— Start MATERIAL —

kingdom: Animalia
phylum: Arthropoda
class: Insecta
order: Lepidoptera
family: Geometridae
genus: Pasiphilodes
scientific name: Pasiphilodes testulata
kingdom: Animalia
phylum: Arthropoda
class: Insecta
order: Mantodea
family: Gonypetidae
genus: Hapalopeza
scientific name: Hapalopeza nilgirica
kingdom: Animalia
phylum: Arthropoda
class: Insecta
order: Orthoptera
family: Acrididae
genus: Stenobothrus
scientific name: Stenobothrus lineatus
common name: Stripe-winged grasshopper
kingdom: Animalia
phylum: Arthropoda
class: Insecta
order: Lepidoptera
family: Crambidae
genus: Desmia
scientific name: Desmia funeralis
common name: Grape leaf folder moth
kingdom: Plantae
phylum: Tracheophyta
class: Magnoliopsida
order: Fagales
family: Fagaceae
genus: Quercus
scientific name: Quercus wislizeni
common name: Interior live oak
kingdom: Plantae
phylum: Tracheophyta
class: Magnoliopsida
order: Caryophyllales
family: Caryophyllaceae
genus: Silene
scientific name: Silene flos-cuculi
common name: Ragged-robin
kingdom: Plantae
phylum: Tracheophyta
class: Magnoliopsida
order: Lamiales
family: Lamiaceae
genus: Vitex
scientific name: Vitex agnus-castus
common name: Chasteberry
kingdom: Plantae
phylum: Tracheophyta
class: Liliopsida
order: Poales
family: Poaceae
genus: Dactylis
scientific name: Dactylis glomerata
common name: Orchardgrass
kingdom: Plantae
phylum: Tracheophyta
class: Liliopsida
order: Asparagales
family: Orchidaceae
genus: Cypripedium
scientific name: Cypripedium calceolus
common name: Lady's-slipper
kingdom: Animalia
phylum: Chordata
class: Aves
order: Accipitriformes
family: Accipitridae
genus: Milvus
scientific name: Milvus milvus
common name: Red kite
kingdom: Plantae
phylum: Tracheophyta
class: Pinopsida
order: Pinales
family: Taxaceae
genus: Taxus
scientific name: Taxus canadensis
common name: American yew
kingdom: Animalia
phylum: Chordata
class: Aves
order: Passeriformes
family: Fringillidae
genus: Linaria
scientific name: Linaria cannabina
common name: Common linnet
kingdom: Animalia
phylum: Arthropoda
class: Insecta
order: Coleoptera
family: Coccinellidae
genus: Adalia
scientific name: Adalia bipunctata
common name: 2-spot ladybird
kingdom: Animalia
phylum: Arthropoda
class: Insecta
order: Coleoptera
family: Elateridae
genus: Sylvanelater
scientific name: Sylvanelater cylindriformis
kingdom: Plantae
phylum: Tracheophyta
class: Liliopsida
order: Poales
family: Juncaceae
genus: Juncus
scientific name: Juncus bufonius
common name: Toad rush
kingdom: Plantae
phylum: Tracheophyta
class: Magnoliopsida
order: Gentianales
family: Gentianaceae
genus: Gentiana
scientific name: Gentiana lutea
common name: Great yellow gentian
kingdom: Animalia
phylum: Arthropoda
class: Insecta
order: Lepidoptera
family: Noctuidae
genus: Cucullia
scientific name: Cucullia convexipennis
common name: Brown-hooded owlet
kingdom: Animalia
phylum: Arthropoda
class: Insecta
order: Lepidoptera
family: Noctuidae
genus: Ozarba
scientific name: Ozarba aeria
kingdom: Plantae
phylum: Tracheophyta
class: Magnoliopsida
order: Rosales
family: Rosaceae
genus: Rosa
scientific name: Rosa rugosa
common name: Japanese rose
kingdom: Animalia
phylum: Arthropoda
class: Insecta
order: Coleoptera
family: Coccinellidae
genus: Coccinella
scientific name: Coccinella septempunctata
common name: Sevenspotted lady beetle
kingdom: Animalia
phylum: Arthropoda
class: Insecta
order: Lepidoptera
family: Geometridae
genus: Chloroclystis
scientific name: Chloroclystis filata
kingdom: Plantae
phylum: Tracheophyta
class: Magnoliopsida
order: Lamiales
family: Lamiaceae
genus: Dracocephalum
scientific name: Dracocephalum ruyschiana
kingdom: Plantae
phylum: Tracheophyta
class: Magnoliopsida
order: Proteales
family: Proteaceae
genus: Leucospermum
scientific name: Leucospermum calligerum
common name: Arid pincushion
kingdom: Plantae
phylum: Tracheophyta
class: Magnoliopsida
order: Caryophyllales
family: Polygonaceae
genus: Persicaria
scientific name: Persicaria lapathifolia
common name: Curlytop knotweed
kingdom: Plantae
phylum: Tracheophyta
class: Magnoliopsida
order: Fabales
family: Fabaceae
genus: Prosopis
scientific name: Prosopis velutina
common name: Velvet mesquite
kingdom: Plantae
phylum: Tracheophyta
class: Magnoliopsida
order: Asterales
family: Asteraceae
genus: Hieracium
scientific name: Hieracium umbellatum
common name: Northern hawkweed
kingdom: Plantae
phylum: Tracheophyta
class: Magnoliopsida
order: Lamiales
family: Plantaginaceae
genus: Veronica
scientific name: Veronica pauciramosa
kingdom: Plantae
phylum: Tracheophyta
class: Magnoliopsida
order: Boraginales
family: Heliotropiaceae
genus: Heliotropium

— End MATERIAL —

Can you update the entries above so that every "phylum" reads "division", leaving everything else unchanged?

**ANSWER TO THIS PROBLEM**
kingdom: Animalia
division: Arthropoda
class: Insecta
order: Lepidoptera
family: Geometridae
genus: Pasiphilodes
scientific name: Pasiphilodes testulata
kingdom: Animalia
division: Arthropoda
class: Insecta
order: Mantodea
family: Gonypetidae
genus: Hapalopeza
scientific name: Hapalopeza nilgirica
kingdom: Animalia
division: Arthropoda
class: Insecta
order: Orthoptera
family: Acrididae
genus: Stenobothrus
scientific name: Stenobothrus lineatus
common name: Stripe-winged grasshopper
kingdom: Animalia
division: Arthropoda
class: Insecta
order: Lepidoptera
family: Crambidae
genus: Desmia
scientific name: Desmia funeralis
common name: Grape leaf folder moth
kingdom: Plantae
division: Tracheophyta
class: Magnoliopsida
order: Fagales
family: Fagaceae
genus: Quercus
scientific name: Quercus wislizeni
common name: Interior live oak
kingdom: Plantae
division: Tracheophyta
class: Magnoliopsida
order: Caryophyllales
family: Caryophyllaceae
genus: Silene
scientific name: Silene flos-cuculi
common name: Ragged-robin
kingdom: Plantae
division: Tracheophyta
class: Magnoliopsida
order: Lamiales
family: Lamiaceae
genus: Vitex
scientific name: Vitex agnus-castus
common name: Chasteberry
kingdom: Plantae
division: Tracheophyta
class: Liliopsida
order: Poales
family: Poaceae
genus: Dactylis
scientific name: Dactylis glomerata
common name: Orchardgrass
kingdom: Plantae
division: Tracheophyta
class: Liliopsida
order: Asparagales
family: Orchidaceae
genus: Cypripedium
scientific name: Cypripedium calceolus
common name: Lady's-slipper
kingdom: Animalia
division: Chordata
class: Aves
order: Accipitriformes
family: Accipitridae
genus: Milvus
scientific name: Milvus milvus
common name: Red kite
kingdom: Plantae
division: Tracheophyta
class: Pinopsida
order: Pinales
family: Taxaceae
genus: Taxus
scientific name: Taxus canadensis
common name: American yew
kingdom: Animalia
division: Chordata
class: Aves
order: Passeriformes
family: Fringillidae
genus: Linaria
scientific name: Linaria cannabina
common name: Common linnet
kingdom: Animalia
division: Arthropoda
class: Insecta
order: Coleoptera
family: Coccinellidae
genus: Adalia
scientific name: Adalia bipunctata
common name: 2-spot ladybird
kingdom: Animalia
division: Arthropoda
class: Insecta
order: Coleoptera
family: Elateridae
genus: Sylvanelater
scientific name: Sylvanelater cylindriformis
kingdom: Plantae
division: Tracheophyta
class: Liliopsida
order: Poales
family: Juncaceae
genus: Juncus
scientific name: Juncus bufonius
common name: Toad rush
kingdom: Plantae
division: Tracheophyta
class: Magnoliopsida
order: Gentianales
family: Gentianaceae
genus: Gentiana
scientific name: Gentiana lutea
common name: Great yellow gentian
kingdom: Animalia
division: Arthropoda
class: Insecta
order: Lepidoptera
family: Noctuidae
genus: Cucullia
scientific name: Cucullia convexipennis
common name: Brown-hooded owlet
kingdom: Animalia
division: Arthropoda
class: Insecta
order: Lepidoptera
family: Noctuidae
genus: Ozarba
scientific name: Ozarba aeria
kingdom: Plantae
division: Tracheophyta
class: Magnoliopsida
order: Rosales
family: Rosaceae
genus: Rosa
scientific name: Rosa rugosa
common name: Japanese rose
kingdom: Animalia
division: Arthropoda
class: Insecta
order: Coleoptera
family: Coccinellidae
genus: Coccinella
scientific name: Coccinella septempunctata
common name: Sevenspotted lady beetle
kingdom: Animalia
division: Arthropoda
class: Insecta
order: Lepidoptera
family: Geometridae
genus: Chloroclystis
scientific name: Chloroclystis filata
kingdom: Plantae
division: Tracheophyta
class: Magnoliopsida
order: Lamiales
family: Lamiaceae
genus: Dracocephalum
scientific name: Dracocephalum ruyschiana
kingdom: Plantae
division: Tracheophyta
class: Magnoliopsida
order: Proteales
family: Proteaceae
genus: Leucospermum
scientific name: Leucospermum calligerum
common name: Arid pincushion
kingdom: Plantae
division: Tracheophyta
class: Magnoliopsida
order: Caryophyllales
family: Polygonaceae
genus: Persicaria
scientific name: Persicaria lapathifolia
common name: Curlytop knotweed
kingdom: Plantae
division: Tracheophyta
class: Magnoliopsida
order: Fabales
family: Fabaceae
genus: Prosopis
scientific name: Prosopis velutina
common name: Velvet mesquite
kingdom: Plantae
division: Tracheophyta
class: Magnoliopsida
order: Asterales
family: Asteraceae
genus: Hieracium
scientific name: Hieracium umbellatum
common name: Northern hawkweed
kingdom: Plantae
division: Tracheophyta
class: Magnoliopsida
order: Lamiales
family: Plantaginaceae
genus: Veronica
scientific name: Veronica pauciramosa
kingdom: Plantae
division: Tracheophyta
class: Magnoliopsida
order: Boraginales
family: Heliotropiaceae
genus: Heliotropium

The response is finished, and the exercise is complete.